* Problem 1:
According to the page excerpt, how many on-site days did measurement and commissioning take?
* Problem 2:
Reproduce the part of the page excerpt starting at "- Prototype before" and ending at "core LF problem.".

* Page excerpt:

----------------------------------------

Timeline-wise, the acoustic interventions took 6 weeks of the 14-week schedule including fabrication and installation. Measurement and commissioning accounted for 9 on-site days spread across the project. The room acoustic scope stayed within its $210k target by using integrated carpentry rather than bespoke visible products; the largest cost drivers were the rear-wall build-out and under-balcony soffit replacement.
7) Lessons learned and what could be done differently
Three lessons stood out:
- Start measurement earlier than feels necessary: Our baseline mapping took time, but it prevented expensive guesswork. If we had joined the project during schematic design (instead of after bid set), we could have influenced geometry earlier and reduced the amount of tuned treatment required.
- Prototype before committing: The temporary membrane panels were not glamorous, but they de-risked the approach. Without that proof, it would have been tempting to over-invest in diffusion or cosmetic updates that wouldn’t touch the core LF problem.
- Under-balcony zones behave like separate rooms: Treating the under-balcony soffit as an acoustic system—not just a finish surface—was crucial. If we could redo one element, we would add a bit more depth (another 50–75 mm) in select under-balcony cavities to push absorption effectiveness slightly lower in frequency.

----------------------------------------

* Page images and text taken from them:
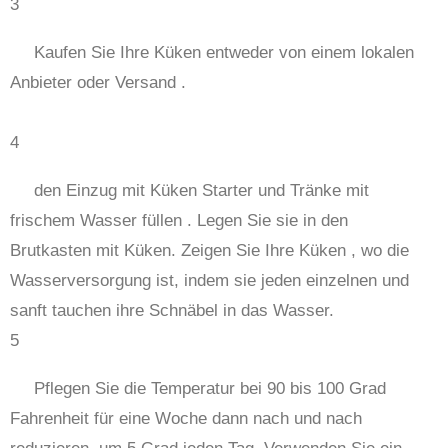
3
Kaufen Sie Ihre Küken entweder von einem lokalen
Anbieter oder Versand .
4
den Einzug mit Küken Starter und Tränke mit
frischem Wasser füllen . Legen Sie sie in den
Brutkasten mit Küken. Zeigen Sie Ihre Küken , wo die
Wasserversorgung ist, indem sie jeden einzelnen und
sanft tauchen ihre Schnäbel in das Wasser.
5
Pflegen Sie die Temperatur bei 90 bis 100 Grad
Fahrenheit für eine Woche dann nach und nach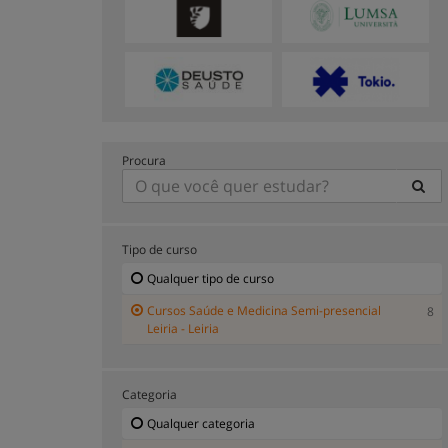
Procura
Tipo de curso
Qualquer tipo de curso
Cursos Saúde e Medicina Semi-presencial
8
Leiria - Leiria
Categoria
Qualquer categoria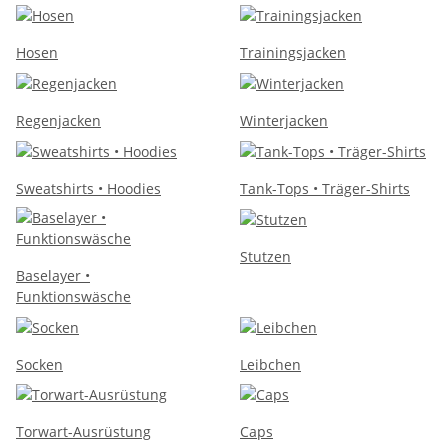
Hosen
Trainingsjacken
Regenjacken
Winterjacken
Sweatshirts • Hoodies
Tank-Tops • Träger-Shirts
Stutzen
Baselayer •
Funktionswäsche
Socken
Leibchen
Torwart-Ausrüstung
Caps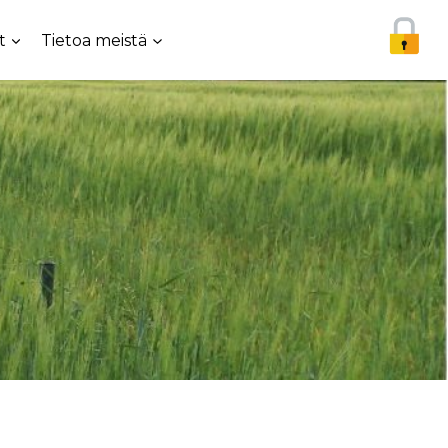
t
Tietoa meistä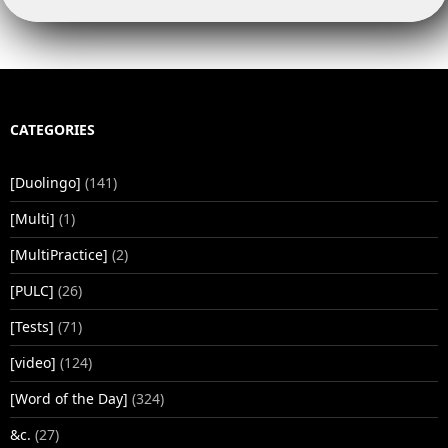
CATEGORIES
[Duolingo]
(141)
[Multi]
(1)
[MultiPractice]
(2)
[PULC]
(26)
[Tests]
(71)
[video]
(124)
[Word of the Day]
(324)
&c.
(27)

----------------------------------------

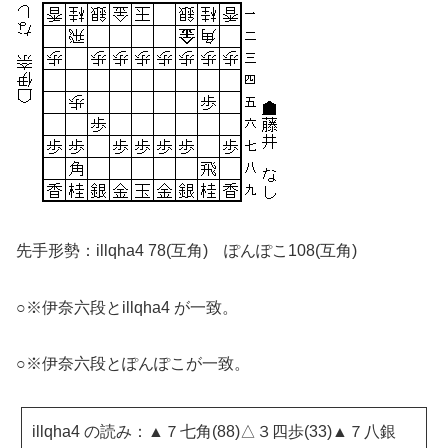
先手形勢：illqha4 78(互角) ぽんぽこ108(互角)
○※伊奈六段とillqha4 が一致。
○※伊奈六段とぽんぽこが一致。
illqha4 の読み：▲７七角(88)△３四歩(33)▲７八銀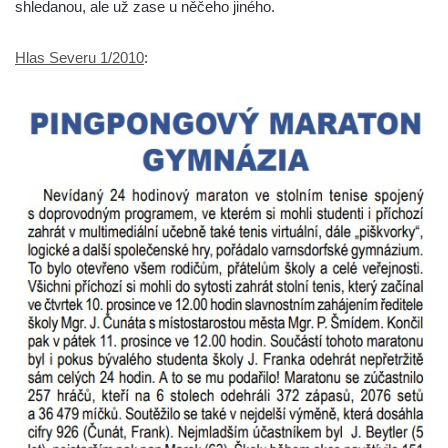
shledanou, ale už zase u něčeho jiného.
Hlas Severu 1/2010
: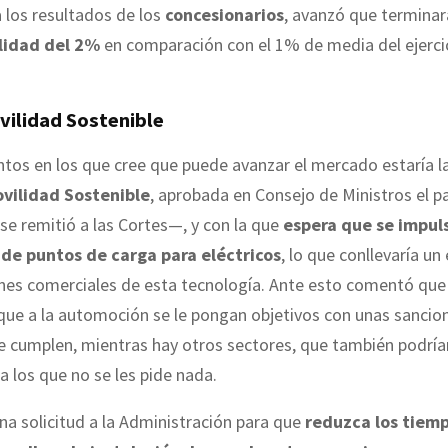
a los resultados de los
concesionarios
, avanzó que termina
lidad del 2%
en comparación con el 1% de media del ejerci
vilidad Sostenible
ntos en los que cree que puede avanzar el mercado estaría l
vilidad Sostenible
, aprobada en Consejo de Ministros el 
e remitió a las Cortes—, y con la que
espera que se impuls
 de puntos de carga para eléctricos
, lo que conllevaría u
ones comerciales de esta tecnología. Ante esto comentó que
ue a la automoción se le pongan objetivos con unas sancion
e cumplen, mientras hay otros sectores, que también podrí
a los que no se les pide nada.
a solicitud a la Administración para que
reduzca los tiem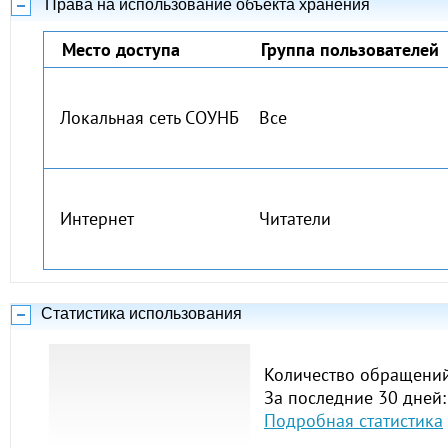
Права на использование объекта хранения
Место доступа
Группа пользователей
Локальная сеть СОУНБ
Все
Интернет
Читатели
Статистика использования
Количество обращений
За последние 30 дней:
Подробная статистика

----------------------------------------

* Answer space 1:
9 on-site days, spread across the project.

* Answer space 2:
- Prototype before committing: The temporary membrane panels were not glamorous, but they de-risked the approach. Without that proof, it would have been tempting to over-invest in diffusion or cosmetic updates that wouldn’t touch the core LF problem.